**Required task 1:**
In the entries below, copy out the lines from the one containing "common name: Common green lacewing" through the final line of the entries.

**Supplied text:**
---+---

James Goronwy Mathias (1842–1895), also known under the pen name Goronwy Ddu, was a Baptist minister and writer.

Religious life 
Mathias was born in Manchester but moved to Penrhyn-Coch when he was young. In 1873, he moved to Aberdare and joined Ynys-lwyd chapel, before moving to Rhymney Valley in 1874 to become pastor of Bethania chapel, Troedrhiw'r-fuwch. In 1875, he took pastoral charge of Ramah and Erwood, Brecknock and later (in 1881) Llansantffraid and Glyndyfrdwy. From 1887 he retired to Corwen but resumed the role of pastor in 1893 at Pontlottyn until his death.

---+---

**Required task 2:**
According to the biography of James Goronwy Mathias, which chapel did he become pastor of in 1874?

---+---

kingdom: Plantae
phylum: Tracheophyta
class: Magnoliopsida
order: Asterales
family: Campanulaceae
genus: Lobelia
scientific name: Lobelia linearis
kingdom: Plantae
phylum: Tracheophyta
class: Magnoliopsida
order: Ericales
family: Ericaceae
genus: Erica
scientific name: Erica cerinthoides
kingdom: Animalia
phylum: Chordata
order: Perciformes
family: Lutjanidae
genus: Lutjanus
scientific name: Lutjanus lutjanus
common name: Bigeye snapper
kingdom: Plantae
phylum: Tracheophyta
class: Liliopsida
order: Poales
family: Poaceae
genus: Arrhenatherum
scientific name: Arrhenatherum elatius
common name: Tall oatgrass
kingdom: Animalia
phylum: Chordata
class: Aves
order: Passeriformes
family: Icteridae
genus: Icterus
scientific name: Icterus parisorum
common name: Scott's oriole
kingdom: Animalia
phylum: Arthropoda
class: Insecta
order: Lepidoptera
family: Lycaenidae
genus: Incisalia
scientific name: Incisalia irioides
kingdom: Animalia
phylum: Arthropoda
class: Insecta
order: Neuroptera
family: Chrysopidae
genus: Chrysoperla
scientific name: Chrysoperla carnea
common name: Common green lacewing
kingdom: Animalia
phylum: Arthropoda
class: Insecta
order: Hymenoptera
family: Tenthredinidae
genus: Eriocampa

---+---

**Right answer 1:**
common name: Common green lacewing
kingdom: Animalia
phylum: Arthropoda
class: Insecta
order: Hymenoptera
family: Tenthredinidae
genus: Eriocampa

**Right answer 2:**
Bethania chapel, Troedrhiw'r-fuwch, in the Rhymney Valley.